Great explanation! Thank you so very much

MP-nyep

Using Sieve of Eratosthenes for building primes factors of each number.
My question is as you can see I'm checking for factor in map twice, How can I modify it such that I only have to do it once other that writing a function for that?

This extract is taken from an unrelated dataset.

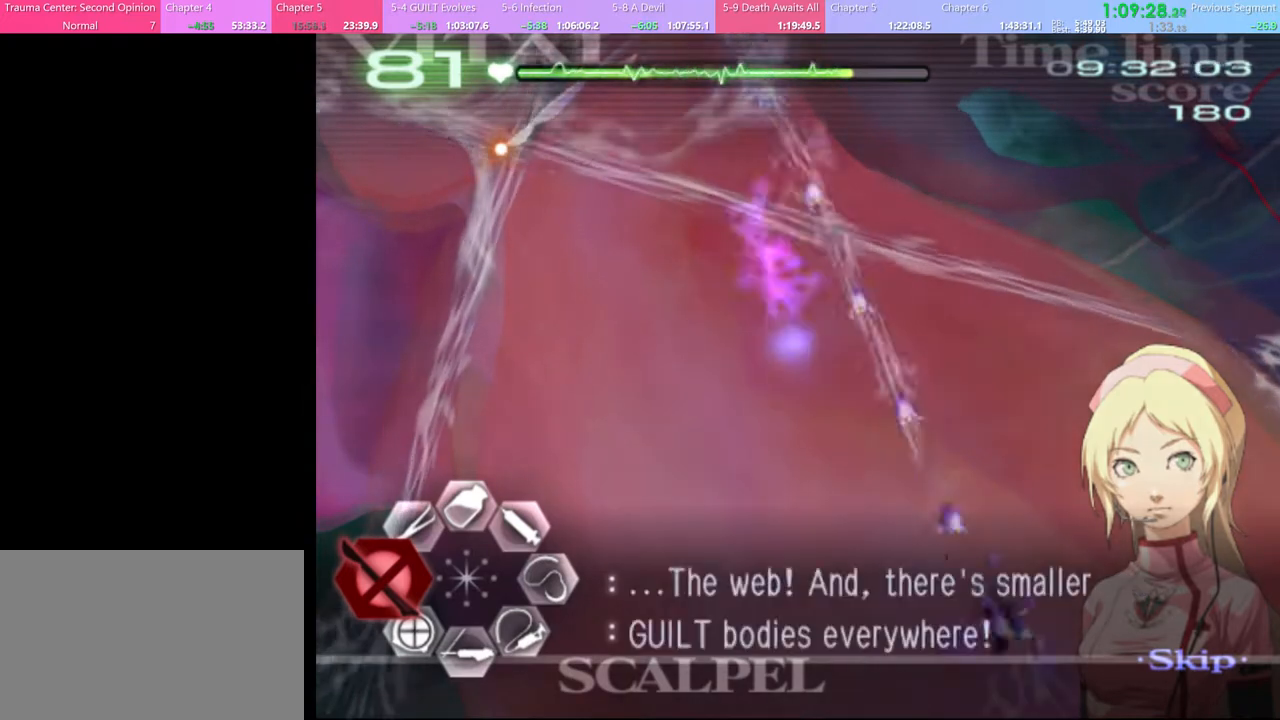
{"keys": ["shift"], "mouse": ["left"], "events": [[367, "shift", "down"], [434, "shift", "up"], [500, "shift", "down"]]}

def canTraverseAllPairs(self, nums: List[int]) -> bool:
m = len(nums)
uf = UnionFind(m)
mx = max(nums)
factor = {} # f -> index of the number with factor f

primes = [i for i in range(mx + 1)]
for i in range(2, mx + 1):
if primes[i] == i:
j = i * i
while j <= mx:
primes[j] = i
j += i

for i, n in enumerate(nums):
if n > 1:
while primes[n] != n:
if primes[n] in factor:
uf.union(i, factor[primes[n]])
else:
factor[primes[n]] = i
n = n // primes[n]
if primes[n] in factor:
uf.union(i, factor[primes[n]])
else:
factor[primes[n]] = i
return uf.count == 1

akhilchauhan

This man has probably saved so many daily streaks at this point. 😂

mrmcpherson

easier :

class Solution:
def canTraverseAllPairs(self, nums: List[int]) -> bool:
if len(nums)==1:return True
nums = set(nums)
if 1 in nums:return False
if len(nums)==1:return True

nums = sorted(nums, reverse=True)

for i in range(len(nums)-1):
for j in range(i+1, len(nums)):
if gcd(nums[i], nums[j])-1:
nums[j]*=nums[i]
break
else:
return False
return True

BurhanAijaz

14:04 - Rounding is bad idea, better to rewrite it other way around - compare squares instead of square roots.

RuslanKovtun

1 is not a prime. because by definition a prime number can't be factorized with other prime numbers. but if you consider 1 as a prime then existence of other prime numbers isn't possible.

mrf

This is all a test of morality. Will you do the right thing: sacrifice your ego or betray your own people

aidanthompson

What tools do you use for making these tutorials?

Kaviarasu_S

140 th like done:)) less go! ur great teacher

DeveshSoni-us

I don't even know what is union find.

rajsuriyang

I see that I'm still weak after solving 467 problems that I couldn't recognise and understand the problem by myself :(

IK-xkex